I don't see the relation. Maybe it's an obvious corollary of Gauss' law, but in any case I don't understand how.

The offending text can be found here:
http://rapidshare.com/files/270469221/offending_passage.pdf
The bad news actually only starts in section 1.14 (on the second page), but the first page is included because it get reffered to in the one of the two offending passage.
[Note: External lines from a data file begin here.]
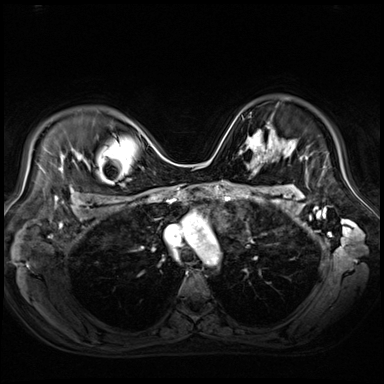
Breast MRI (dynamic contrast-enhanced), one axial slice. Position 51 of 80 along the scan axis. Dynamic contrast-enhanced series, time point 2 of 9 at this slice position (early post-contrast). 3 T. TE 1.4 ms, TR 4.3 ms. 384 × 384 image matrix, field of view 360 × 360 mm. Female patient.
Outlined on this slice (semi-automatically segmented with operator editing):
- enhancing-tissue mask used for the functional tumour volume (all voxels passing the contrast-enhancement thresholds inside the analysis volume; usually the tumour): box from (x=241, y=126) to (x=272, y=154) px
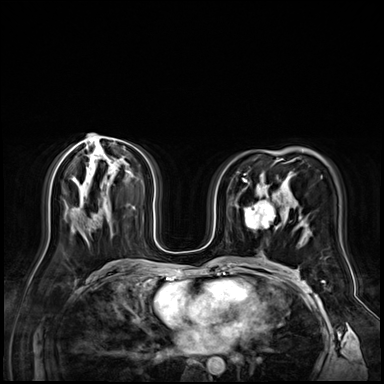
Breast MRI (dynamic contrast-enhanced), one axial slice. Slice 38 of 72 in the series (ordered by position). Dynamic contrast-enhanced series, time point 2 of 9 at this slice position (early post-contrast). 3 T. TE 1.4 ms, TR 4.3 ms. 2.5 mm slice thickness. 384 × 384 image matrix, field of view 360 × 360 mm. Female patient.
Annotated regions visible in this slice (semi-automatically segmented with operator editing):
- enhancing-tissue mask used for the functional tumour volume (all voxels passing the contrast-enhancement thresholds inside the analysis volume; usually the tumour): box from (x=245, y=196) to (x=279, y=230) px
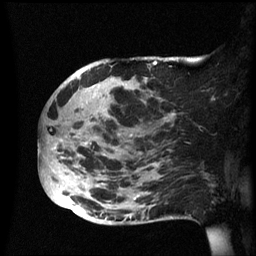
Breast MRI (dynamic contrast-enhanced), one sagittal slice; slice 24 of 60 in the series (ordered by position); dynamic contrast-enhanced series, image 2 of 3 at this slice position (ordered by acquisition); 1.5 T; TE 4.2 ms, TR 8.4 ms; 256 × 256 image matrix. Patient: female, 49 years.
Annotated regions visible in this slice (semi-automatic segmentation, software-assisted and operator-edited):
- analysis volume of interest (the breast-tissue region the enhancement analysis was run in; not a lesion): box from (x=39, y=57) to (x=174, y=225) px
- tumour enhancement mask (voxels above the 70 % enhancement threshold inside the analysis volume of interest): (x=78, y=61)–(x=157, y=79)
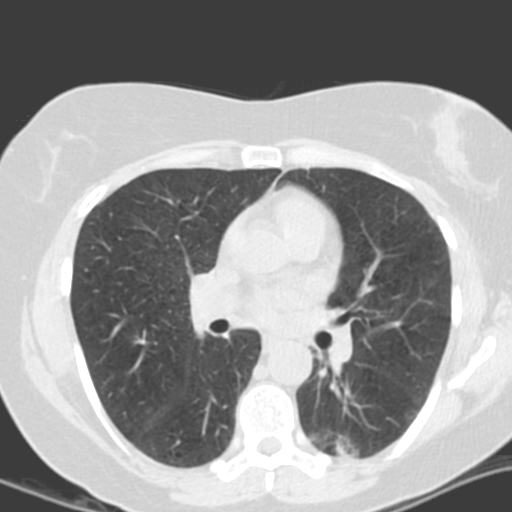
Axial slice from a low-dose chest CT screening exam, second annual screen, lung window (W 1500 / L -600 HU), 3.2 mm slice thickness. Female participant, aged 55 years at enrolment. Current smoker at enrolment.
Expert reader's lesion annotation, bounding box <304,410,380,471> (left, top, right, bottom; pixels). The screening reader recorded 4 non-calcified nodules or masses ≥4 mm on this exam (left lower lobe, left lower lobe, left upper lobe, right middle lobe); which of them this box marks is not recorded. Official screen result: positive, other. Lung cancer was diagnosed 688 days after this screen (after the third annual screen): adenocarcinoma with mixed subtypes, left lower lobe, poorly differentiated (G3), stage IA (AJCC 6th edition), 21 mm at pathology.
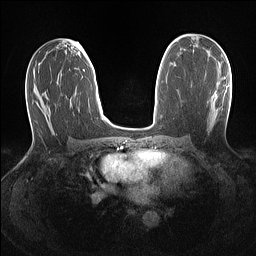
Breast MRI (dynamic contrast-enhanced), one axial slice; slice 72 of 160 in the series (ordered by position); dynamic contrast-enhanced series, time point 2 of 7 at this slice position (early post-contrast); 1.5 T; TE 1.4 ms, TR 5 ms; 1.1 mm slice thickness; 256 × 256 image matrix. Female patient.
Outlined on this slice (semi-automatically segmented with operator editing):
- enhancing-tissue mask used for the functional tumour volume (all voxels passing the contrast-enhancement thresholds inside the analysis volume; usually the tumour): bounding box [x1, y1, x2, y2] px = [223, 77, 226, 80]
Last edited by a moderator: Apr 24, 2017
2. Aug 23, 2009

### Born2bwire

What is this "layer" that you are talking about?

3. Aug 23, 2009

### jslam

Sorry. It's a layer of charge. The cases referred to here are an infinite flat sheet of charge with uniform charge density, a spherical shell of charge with uniform charge density and then finally any old layer of charge, saying in each case that from one side of the layer of charge to the other, there has to be a difference in field of 4πσ. I don't know if you read the attached PDF (or if you weren't able to for some reason, in which case let me know), but it explains it all.

4. Aug 23, 2009

### Born2bwire

Oh well that's a correct description then, except it only applies to the component of the fields normal to the surface. The net flux over any closed surface is proportional to the amount of charge in the enclosed volume, via Gauss' law. So if I enclose a sheet of charge of charge density \sigma, then the net flux will be proportional to the product of the enclosed area of the charge sheet times \sigma. So, just take the surface integral to the limit case where the thickness of the volume (thickness is normal to the charge sheet) goes to zero. Now, the enclosed "volume" is the charge sheet, the flux is now the area times the difference between the normal electric fields on the opposite sides of the sheets, this is still proportional to the area times \sigma. So the areas cancel out and you are left with the relationship that the difference between components of an electric field normal to a surface on either side of the surface are proportional to the charge density of any bound charges on that surface.

Another note though is that the general case deals with the electric flux density, sometimes called the displacement field, and not the electric field. This case deals with bound charges that collect on the surface between different materials. The case where we are talking strictly about the electric field only applies to a homogeneous medium.

This is one of what are known as the boundary conditions and are discussed in most electromagnetic textbooks.

http://www.amanogawa.com/archive/docs/EM5.pdf